>>>>>

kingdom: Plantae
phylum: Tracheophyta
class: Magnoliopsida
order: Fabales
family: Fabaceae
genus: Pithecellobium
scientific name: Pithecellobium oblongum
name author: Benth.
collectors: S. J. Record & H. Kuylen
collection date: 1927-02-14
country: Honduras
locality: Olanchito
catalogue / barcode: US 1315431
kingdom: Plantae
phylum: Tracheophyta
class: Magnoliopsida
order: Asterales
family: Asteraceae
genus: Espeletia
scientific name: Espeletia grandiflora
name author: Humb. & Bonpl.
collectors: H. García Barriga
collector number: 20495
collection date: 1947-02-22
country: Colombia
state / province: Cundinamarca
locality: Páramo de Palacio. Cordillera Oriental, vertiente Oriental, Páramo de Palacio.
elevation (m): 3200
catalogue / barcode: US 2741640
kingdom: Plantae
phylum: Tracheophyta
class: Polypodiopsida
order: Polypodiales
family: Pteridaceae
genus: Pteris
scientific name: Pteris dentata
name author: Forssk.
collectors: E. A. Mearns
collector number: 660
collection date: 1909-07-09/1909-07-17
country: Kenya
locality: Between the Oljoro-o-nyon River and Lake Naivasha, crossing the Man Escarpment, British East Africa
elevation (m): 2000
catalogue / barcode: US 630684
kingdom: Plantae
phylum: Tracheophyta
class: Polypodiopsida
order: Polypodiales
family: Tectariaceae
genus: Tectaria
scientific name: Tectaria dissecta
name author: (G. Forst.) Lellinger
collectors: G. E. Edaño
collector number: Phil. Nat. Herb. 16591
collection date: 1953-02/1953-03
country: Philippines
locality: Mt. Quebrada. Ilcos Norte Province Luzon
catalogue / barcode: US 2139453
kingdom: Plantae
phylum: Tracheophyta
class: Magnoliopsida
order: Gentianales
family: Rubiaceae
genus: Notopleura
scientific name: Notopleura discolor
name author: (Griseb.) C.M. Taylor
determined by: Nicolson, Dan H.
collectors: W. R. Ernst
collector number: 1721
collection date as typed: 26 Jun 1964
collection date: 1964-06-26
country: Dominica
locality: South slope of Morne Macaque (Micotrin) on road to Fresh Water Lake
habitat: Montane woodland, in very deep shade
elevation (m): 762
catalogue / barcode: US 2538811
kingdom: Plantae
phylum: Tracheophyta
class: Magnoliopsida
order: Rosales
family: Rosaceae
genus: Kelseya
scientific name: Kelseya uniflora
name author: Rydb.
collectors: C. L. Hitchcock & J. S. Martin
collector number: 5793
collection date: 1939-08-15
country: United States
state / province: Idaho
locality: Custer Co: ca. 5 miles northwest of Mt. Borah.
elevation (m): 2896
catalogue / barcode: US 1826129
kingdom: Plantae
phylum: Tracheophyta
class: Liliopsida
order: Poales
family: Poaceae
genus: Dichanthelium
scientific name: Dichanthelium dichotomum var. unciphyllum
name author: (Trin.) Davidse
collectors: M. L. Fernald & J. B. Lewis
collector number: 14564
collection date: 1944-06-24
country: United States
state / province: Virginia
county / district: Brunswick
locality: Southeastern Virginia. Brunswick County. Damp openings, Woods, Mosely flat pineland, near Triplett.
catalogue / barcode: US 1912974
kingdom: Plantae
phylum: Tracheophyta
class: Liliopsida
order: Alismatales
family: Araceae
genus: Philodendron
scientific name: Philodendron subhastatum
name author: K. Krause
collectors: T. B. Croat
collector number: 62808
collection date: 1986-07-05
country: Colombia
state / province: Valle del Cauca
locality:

<<<<<

◆ **Your instructions**
Copy out the lines of the data above, from the line containing "genus: Pithecellobium" through the line containing "collectors: W. R. Ernst", including both of those lines.

◆ **Output for this task**
genus: Pithecellobium
scientific name: Pithecellobium oblongum
name author: Benth.
collectors: S. J. Record & H. Kuylen
collection date: 1927-02-14
country: Honduras
locality: Olanchito
catalogue / barcode: US 1315431
kingdom: Plantae
phylum: Tracheophyta
class: Magnoliopsida
order: Asterales
family: Asteraceae
genus: Espeletia
scientific name: Espeletia grandiflora
name author: Humb. & Bonpl.
collectors: H. García Barriga
collector number: 20495
collection date: 1947-02-22
country: Colombia
state / province: Cundinamarca
locality: Páramo de Palacio. Cordillera Oriental, vertiente Oriental, Páramo de Palacio.
elevation (m): 3200
catalogue / barcode: US 2741640
kingdom: Plantae
phylum: Tracheophyta
class: Polypodiopsida
order: Polypodiales
family: Pteridaceae
genus: Pteris
scientific name: Pteris dentata
name author: Forssk.
collectors: E. A. Mearns
collector number: 660
collection date: 1909-07-09/1909-07-17
country: Kenya
locality: Between the Oljoro-o-nyon River and Lake Naivasha, crossing the Man Escarpment, British East Africa
elevation (m): 2000
catalogue / barcode: US 630684
kingdom: Plantae
phylum: Tracheophyta
class: Polypodiopsida
order: Polypodiales
family: Tectariaceae
genus: Tectaria
scientific name: Tectaria dissecta
name author: (G. Forst.) Lellinger
collectors: G. E. Edaño
collector number: Phil. Nat. Herb. 16591
collection date: 1953-02/1953-03
country: Philippines
locality: Mt. Quebrada. Ilcos Norte Province Luzon
catalogue / barcode: US 2139453
kingdom: Plantae
phylum: Tracheophyta
class: Magnoliopsida
order: Gentianales
family: Rubiaceae
genus: Notopleura
scientific name: Notopleura discolor
name author: (Griseb.) C.M. Taylor
determined by: Nicolson, Dan H.
collectors: W. R. Ernst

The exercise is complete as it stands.